**PASSAGE FOR REVIEW**
──────

The aim is to evaluate the laryngeal ultrasound as a diagnostic tool to evaluate different laryngeal structure as regarded laryngeal dynamics (range and abnormality), and anatomical structures.
We managed to achieve these goals by measurements of distances and cross sectional areas, calculating the range of cross-sectional areas in patients with vocal fold palsy and partial laryngectomy, assessment of gender variations in normal controls, and identification of all anatomical structures of larynx.
On analysis of the results, it was found that both glottic area and inter-arytenoid distance varies significantly between the phonation and inspiration phases being wider in respiratory phase more than during phonation with a mean percent of change in inter-arytenoid length of 41.99 +/22.66% and a percent of change in glottic area of 40.82 +/25.85%.
We also found that the inter-arytenoid distances during phonation to be highest in partially laryngectomized patients 0.81 ± 0.37 cm with statistically significant difference than control group. This finding is due to the fact that one vocal fold is missing, so the distance will be greater than the control group. However, the percent of change in length and area were much less in group 3 (partially laryngectomized) than group 1 or 2. This could be explained by the fact that laryngeal reconstruction after partial laryngectomies may have decreased the pliability of the larynx causing this significant decrease in the area change than the normal.

──────

**ACTIVITY LIST**
1. List every means the passage on laryngeal ultrasound gives in the sentence beginning "We managed to achieve these goals by" for reaching its goals.
2. Reproduce the passage on laryngeal ultrasound, everything from "The aim is to" down to "and anatomical structures.", substituting "instrument" for "tool".

**PROVIDED RECORDS**
──────

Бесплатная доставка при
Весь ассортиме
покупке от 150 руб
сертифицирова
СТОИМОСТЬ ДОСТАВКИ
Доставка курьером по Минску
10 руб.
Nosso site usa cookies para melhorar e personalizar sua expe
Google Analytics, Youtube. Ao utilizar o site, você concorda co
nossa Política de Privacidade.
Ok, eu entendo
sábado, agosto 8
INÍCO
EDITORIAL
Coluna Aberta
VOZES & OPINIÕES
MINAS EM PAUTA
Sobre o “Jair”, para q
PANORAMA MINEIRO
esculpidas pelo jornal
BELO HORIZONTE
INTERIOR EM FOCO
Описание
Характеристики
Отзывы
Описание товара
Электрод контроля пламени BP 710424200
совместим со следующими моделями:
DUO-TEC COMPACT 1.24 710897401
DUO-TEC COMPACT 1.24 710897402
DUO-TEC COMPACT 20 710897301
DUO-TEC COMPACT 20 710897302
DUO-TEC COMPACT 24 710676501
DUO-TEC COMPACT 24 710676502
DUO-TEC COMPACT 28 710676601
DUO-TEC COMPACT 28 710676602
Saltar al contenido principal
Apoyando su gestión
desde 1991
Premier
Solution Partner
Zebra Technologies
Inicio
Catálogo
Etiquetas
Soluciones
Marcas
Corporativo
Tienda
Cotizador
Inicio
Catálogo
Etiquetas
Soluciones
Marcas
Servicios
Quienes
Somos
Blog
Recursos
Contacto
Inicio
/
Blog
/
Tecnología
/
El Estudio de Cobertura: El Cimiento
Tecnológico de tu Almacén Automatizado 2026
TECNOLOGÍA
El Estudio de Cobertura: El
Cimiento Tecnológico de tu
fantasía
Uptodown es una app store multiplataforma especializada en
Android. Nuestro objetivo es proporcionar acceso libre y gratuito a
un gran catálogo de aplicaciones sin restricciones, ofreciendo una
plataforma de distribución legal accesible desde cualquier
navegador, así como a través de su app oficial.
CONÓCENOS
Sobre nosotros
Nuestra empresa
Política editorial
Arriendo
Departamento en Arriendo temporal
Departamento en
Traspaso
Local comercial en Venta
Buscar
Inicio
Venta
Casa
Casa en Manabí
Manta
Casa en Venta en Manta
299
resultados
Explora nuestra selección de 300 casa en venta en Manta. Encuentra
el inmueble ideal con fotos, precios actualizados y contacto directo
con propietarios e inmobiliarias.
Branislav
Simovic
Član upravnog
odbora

──────

**LIST OF SOLUTIONS**
1.
- measurements of distances and cross sectional areas
- calculating the range of cross-sectional areas in patients with vocal fold palsy and partial laryngectomy
- assessment of gender variations in normal controls
- identification of all anatomical structures of larynx

2.
The aim is to evaluate the laryngeal ultrasound as a diagnostic instrument to evaluate different laryngeal structure as regarded laryngeal dynamics (range and abnormality), and anatomical structures.